Primate Conservation Director
Dr. Anthony Rylands began his career studying primates in the Amazon and Atlantic coastal forests of Brazil. Since 1996, he has served as deputy Chair of the IUCN SSC Primate Specialist Group, and has increasingly focused his work on the objectives of the specialist group—networking, coordinating, and publishing on themes that focus on the conservation of threatened primates worldwide. He manages a small grants program, the Primate Action Fund, is editor of the journal Primate Conservation and of a primate field guide series promoted by the specialist group, and he maintains a taxonomic and conservation status database for the more than 700 primate species and subspecies now recognized.
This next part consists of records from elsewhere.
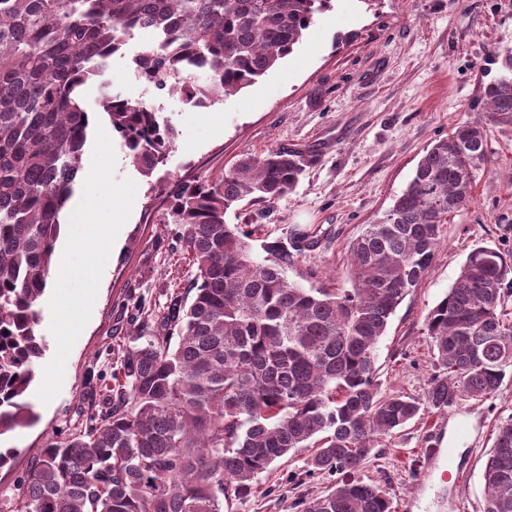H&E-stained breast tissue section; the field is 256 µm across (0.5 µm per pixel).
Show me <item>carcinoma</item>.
Segmentation results:
<instances>
[{
	"label": "carcinoma",
	"mask_w": 512,
	"mask_h": 512,
	"mask_svg": "<svg viewBox=\"0 0 512 512\" xmlns=\"http://www.w3.org/2000/svg\"><path fill=\"white\" fill-rule=\"evenodd\" d=\"M334 2L0 0V437L34 418L25 398L47 350L39 303L93 129L83 87L99 82L100 115L150 175L178 131L155 105L110 91L128 38L149 33L135 60L145 82L209 108L277 67ZM497 57L482 100L490 120L512 126V49ZM487 159L479 120L426 150L407 188L351 241L350 288L288 279L317 231L267 242L260 258L226 222L245 200L274 207L303 174V153H247L219 180L174 181L173 231L197 268L193 294L161 316L178 340L151 336L124 354L111 408L46 442L11 512H224L296 448L311 451L306 476L334 478L302 512H393L386 490L356 477L382 441L423 412L491 398L512 372V252L478 246L427 315L437 372L425 397L384 394L376 377L380 337ZM482 477L484 512H512V418L497 425Z\"/></svg>",
	"instance_id": "1"
}]
</instances>
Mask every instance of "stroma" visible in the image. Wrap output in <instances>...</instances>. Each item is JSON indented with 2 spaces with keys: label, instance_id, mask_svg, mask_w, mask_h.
I'll use <instances>...</instances> for the list:
<instances>
[{
  "label": "stroma",
  "instance_id": "obj_1",
  "mask_svg": "<svg viewBox=\"0 0 512 512\" xmlns=\"http://www.w3.org/2000/svg\"><path fill=\"white\" fill-rule=\"evenodd\" d=\"M149 40L136 33L112 59V90L156 105L178 130L165 166L143 175L111 126L97 122L66 211L93 201L113 232L112 253L99 259L96 295L81 329L60 334L59 308L81 284L52 267L40 300L48 341L27 399L34 421L0 437L17 448L0 469V512L46 440L89 425L108 406L107 388L127 349L162 333L172 295L186 294L196 268L171 230L166 194L176 179L221 178L243 153L297 149L308 163L296 187L273 211L241 202L231 224L246 225L253 246L290 240L319 227L316 249L299 255L290 280L307 288L348 285V246L406 188L436 140L458 123L482 117L484 86L499 72L496 53L512 48V0H336L302 42L254 85L214 107L191 108L176 94L139 79L134 59ZM488 161L473 202L448 217L445 242L428 274L406 296L376 348L377 380L386 393L424 398L436 370L426 317L447 294L468 253L491 244L512 250V126L485 124ZM512 416V377L482 402L465 401L411 423L362 473L384 488L395 512H482L483 466L496 424ZM469 436L452 453L458 472L442 477L428 451L450 431ZM301 448L262 474L255 493L229 500L224 512H300L299 501L324 491L329 479L303 476Z\"/></svg>",
  "mask_w": 512,
  "mask_h": 512
}]
</instances>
From 1977 to 1982, Anthony carried out pioneer field studies of the behavior and ecology of marmosets and lion tamarins, which he presented to the University of Cambridge for his doctoral thesis. He was subsequently coordinator for three years (1983-1986) of the sub-project, Primates of the Biological Dynamics of Forest Fragments Project (DBFF), in collaboration with the World Wildlife Fund – US. These were early days for the science of conservation biology and the sub-project examined particularly the survival of primates in forest patches of different sizes surrounded by cattle pasture. In 1986, he was appointed professor of vertebrate zoology at the Federal University of Minas Gerais in Belo Horizonte, Brazil, and there collaborated in the creation of Brazil’s first graduate course in conservation biology. From 1993, Anthony was also an associate scientist for Conservation International’s Brazil Program, working with staff there on the development of conservation strategies such as biological corridors for the Amazon and Atlantic forest.
In 2000, Anthony moved to Washington, DC, to join Conservation International (CI) in its newly founded Center for Applied Biodiversity Science, acting as senior director for Conservation Biology, and eventually being appointed senior research scientist to work directly, as deputy-chair of IUCN’s Primate Specialist Group, with the then-president of CI, Russell Mittermeier, to work full time on primate conservation initiatives around the world. Anthony is a member of the Brazilian Academy of Science, and has edited nine books, and authored more than 290 articles and book chapters on protected areas and primate behavior, ecology, conservation, distributions and taxonomy. His next major ambition is to edit a field guide for the Neotropical primates, compiling and summarizing the immense amount of new information on their diversity and geographic ranges.
- Ph.D. (Cantab.) Zoology, University of Cambridge.
- BSc., ARCS Zoology, Imperial College, University of London.